Ditadura da Argentina: impunidade mais de 40 anos depois
29 de julho de 2020Anahí Marocchi nunca esquecerá o 18 de setembro de 1976: ela e a mãe estavam em Tandil, situada 350 quilômetros a sudoeste de Buenos Aires, quando descobriu que seu amado irmão Omar, dois anos mais novo, desaparecera. Anahí ainda se lembra de como ambas desabaram em prantos no banheiro. Desde então, não há vestígios de Omar Marocchi, então com 19 anos, nem de sua namorada Susana Valor, então grávida de três meses.
Hoje, 44 anos depois, ela ainda luta por um esclarecimento e punição: "Não se trata apenas de Omar, de uma pessoa. Defendo todas as vítimas da ditadura militar argentina e todos os que lutam por justiça."
O homem que se acredita estar por trás do assassinato de Omar Marocchi foi descoberto em Berlim, onde vive impune há sete anos. Trata-se de Luis Esteban Kyburg, vice-comandante de uma unidade naval de elite comprovadamente envolvida em crimes internacionais.

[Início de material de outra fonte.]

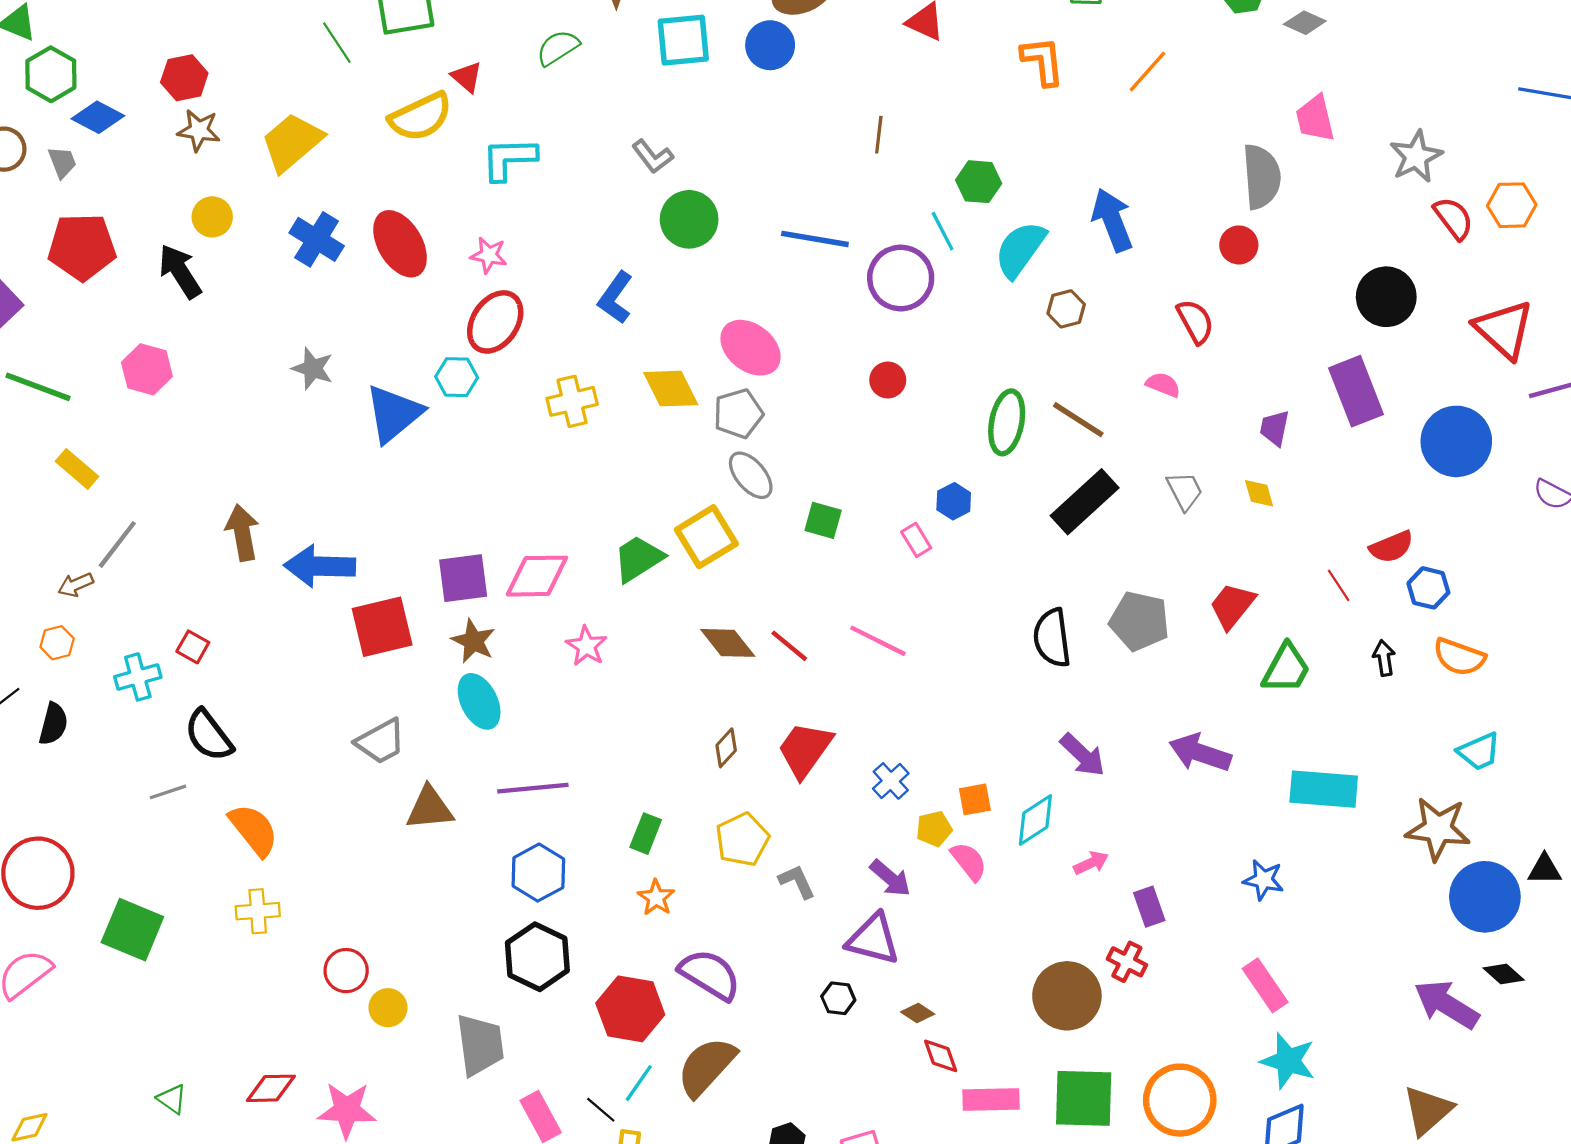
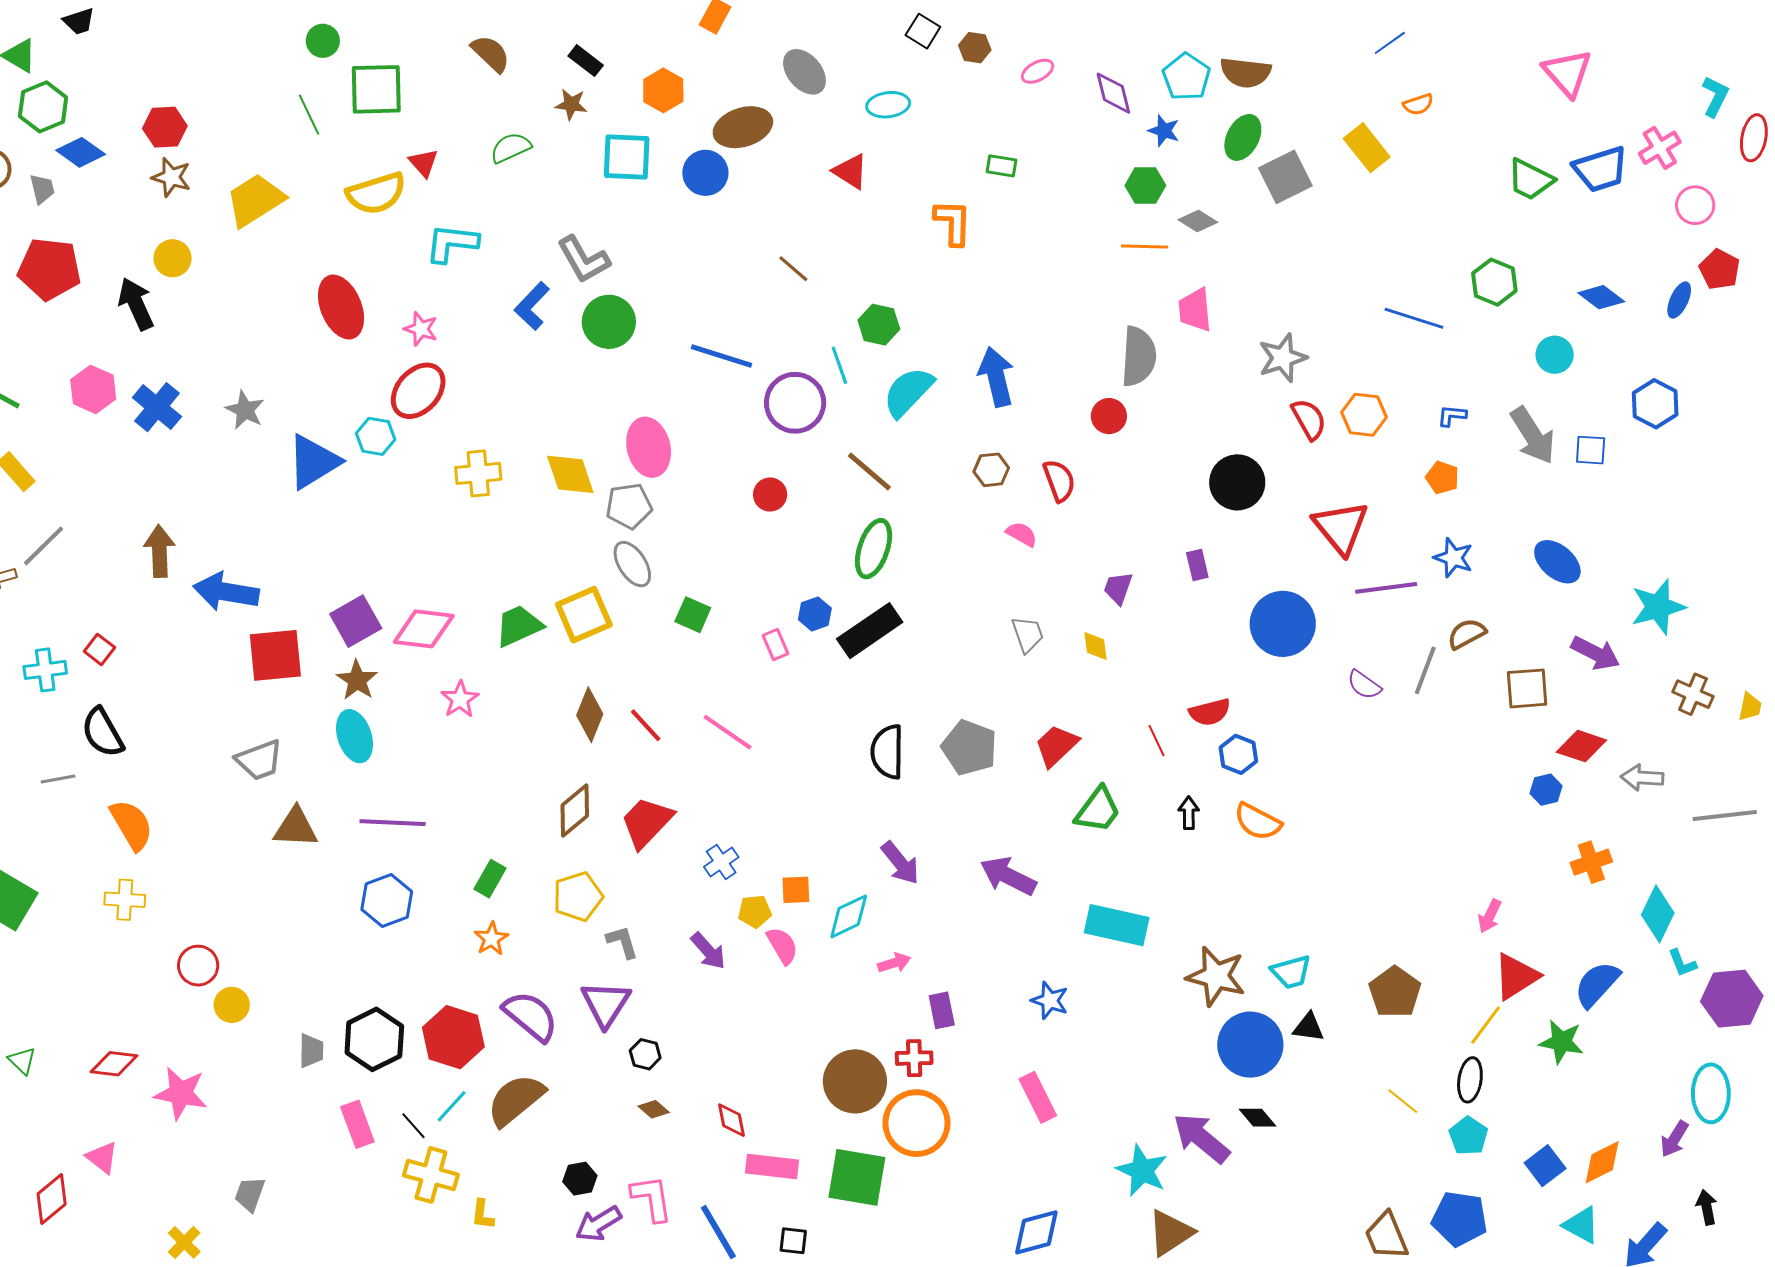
orange line: (1148, 71) -> (1145, 246), moved, turned 42
brown line: (879, 135) -> (793, 269), turned -64
gray L-shape: (653, 156) -> (584, 260), size x1.4
blue cross: (317, 239) -> (157, 407), moved
blue L-shape: (615, 298) -> (532, 306), moved
brown hexagon: (1066, 309) -> (991, 470), moved
pink ellipse: (750, 348) -> (649, 447), turned 30
purple rectangle: (1356, 391) -> (1197, 565), size x0.5
brown line: (1078, 420) -> (869, 472), moved
black rectangle: (1085, 502) -> (870, 631), moved
purple square: (463, 578) -> (356, 621), turned -30
brown diamond: (728, 643) -> (590, 715), turned 52
brown diamond: (726, 748) -> (575, 810), size x1.5
cyan trapezoid: (1479, 751) -> (1291, 972), moved
purple triangle: (873, 939) -> (606, 1004), moved, turned 40
black hexagon: (537, 957) -> (374, 1039), moved
red cross: (1127, 962) -> (914, 1058), turned -36
brown diamond: (918, 1013) -> (654, 1109), moved
gray trapezoid: (480, 1045) -> (311, 1051), size x0.6
cyan star: (1288, 1061) -> (1142, 1170), moved
orange circle: (1180, 1100) -> (916, 1123), moved

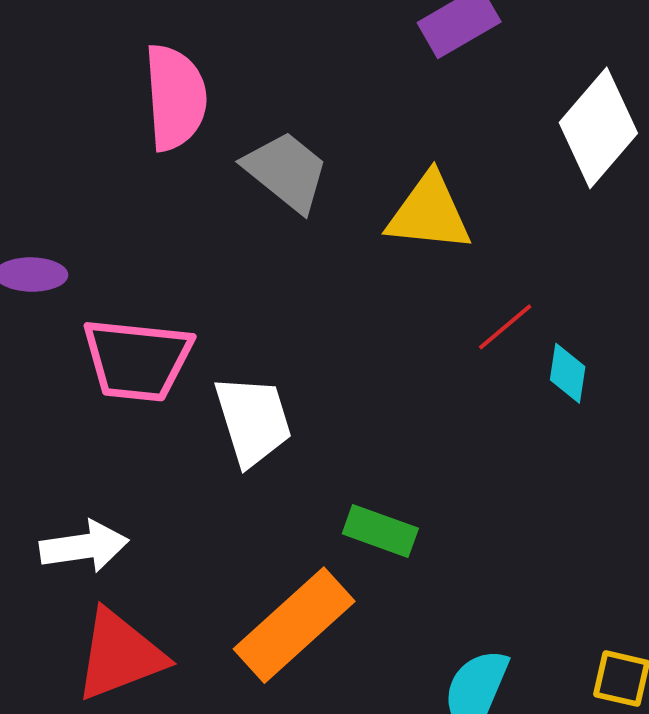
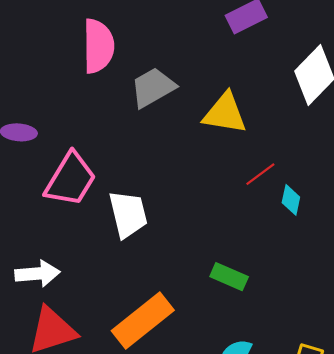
gray trapezoid: (286, 171) -> (153, 87), turned -72
pink trapezoid: (137, 360) -> (71, 179), turned -68
green rectangle: (380, 531) -> (229, 277), moved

Oposicionistas como Marocchi eram levados ao centro de detenção secreta em Mar del Plata, onde eram abusados sexualmente, torturados e mortos. Kyburg, de 72 anos, enfrenta há anos um mandado de prisão internacional, acusado de envolvimento no sequestro e assassinato de 152 pessoas. Enquanto outros militares já foram condenados por esses crimes na Argentina, ele está à solta em plena capital alemã.
Kyburg fugiu para Berlim em 2013, quando deveria testemunhar num processo na Argentina. Dois anos depois esta solicitou sua extradição, mas Kyburg está protegido por um passaporte alemão. O Ministério Público de Berlim assumiu o caso e coopera com os promotores em Mar del Plata e Buenos Aires.
"A nacionalidade de Kyburg não deve protegê-lo do cumprimento da lei. O caso de Omar Marocchi é apenas um entre muitos milhares que foram torturados, mortos, abusados e sequestrados na Argentina", disse em Berlim o advogado Wolfgang Kaleck, fundador e diretor geral do Centro Europeu de Direitos Constitucionais e Humanos (ECCHR). "A Alemanha deve cumprir suas responsabilidades e levá-lo a tribunal aqui."
Uma luta longa continua
Calcula-se que o regime ditatorial do general Jorge Rafael Videla fez "desaparecerem" cerca de 30 mil membros da oposição. As forças de segurança sequestravam os levavam a centros de tortura secretos e os assassinavam. Muitas vítimas eram jogadas no Atlântico nos assim chamados "voos da morte", ou sedadas ou já mortas. Entre elas, estiveram cerca de 100 alemães e alemãs, incluindo Elisabeth Käsemann, filha do conceituado teólogo de Tübingen Ernst Käsemann.
Logo após o desaparecimento de seu irmão, Anahí Marocchi ingressou em organizações de direitos humanos, e há décadas está em contato com as mães e avós da Plaza de Mayo. "Essa não é uma luta breve. A procura dos responsáveis me ocupa há décadas", afirma.
Nas últimas semanas, Marocchi recebeu grande apoio através de mensagens por WhatsApp, SMS e e-mail. Muitos antigos amigos de escola do irmão pediram que ela perseverasse e prosseguisse. "Isso me fez incrivelmente bem", conta. A mídia argentina também tem dado destaque ao caso.
Ela parte do princípio que Kyburg era uma figura importante numa rede perfeitamente organizada: "Sempre estivemos convencidos de que devia haver uma gigantesca organização para esse plano sistemático da Junta. E sempre faltavam responsáveis. É provável que ele saiba muito sobre o meu irmão." É claro que os acusados sempre vão se recusar a divulgar informações e insistir em sua inocência, mas ela ainda espera descobrir mais: "Eu procuro respostas. Quero saber como o meu irmão morreu."
Contudo, Kyburg ainda pode conseguir se safar, pois o Ministério Público de Berlim tem que provar que ele assassinou Omar Marocchi. Para isso, precisa de declarações de testemunhas, especialistas e peritos da Argentina. O caso Kyburg pode durar anos.
Apesar disso, Anahí Marocchi não vai desistir. Na Argentina foram necessárias décadas para levar os oficiais militares responsáveis à Justiça. "A Alemanha não deve ser um refúgio para um homem que cometeu crimes contra a humanidade. Kyburg deve enfrentar a punição que merece, também como um sinal para o futuro, pois, caso contrário, esses crimes vão se repetir."